Conformational Fluctuations in GTP-Bound K-Ras: A Metadynamics Perspective with Harmonic Linear Discriminant Analysis.

Abstract

Biomacromolecules often undergo significant conformational rearrangements during function. In proteins, these motions typically consist in nontrivial, concerted rearrangement of multiple flexible regions. Mechanistic, thermodynamics, and kinetic predictions can be obtained via molecular dynamics simulations, provided that the simulation time is at least comparable to the relevant time scale of the process of interest. Because of the substantial computational cost, however, plain MD simulations often have difficulty in obtaining sufficient statistics for converged estimates, requiring the use of more-advanced techniques. Central in many enhanced sampling methods is the definition of a small set of relevant degrees of freedom (collective variables) that are able to describe the transitions between different metastable states of the system. The harmonic linear discriminant analysis (HLDA) has been shown to be useful for constructing low-dimensional collective variables in various complex systems. Here, we apply HLDA to study the free-energy landscape of a monomeric protein around its native state.
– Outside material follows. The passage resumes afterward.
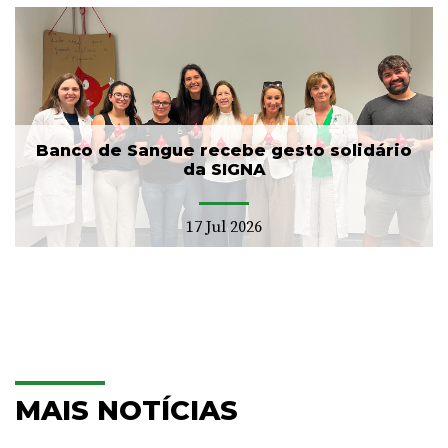
Banco de Sangue recebe gesto solidário
da SIGNA
17 Jul 2026
MAIS NOTÍCIAS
More precisely, we study the K-Ras protein bound to GTP, focusing on two flexible loops and on the region associated with oncogenic mutations. We perform microsecond-long biased simulations on the wild type and on G12C, G12D, G12 V mutants, describe the resulting free-energy landscapes, and compare our predictions with previous experimental and computational studies. The fast interconversion between open and closed macroscopic states and their similar thermodynamic stabilities are observed. The mutation-induced effects include the alternations of the relative stabilities of different conformational states and the introduction of many microscopic metastable states. Together, our results demonstrate the applicability of the HLDA-based protocol for the conformational sampling of multiple flexible regions in folded proteins.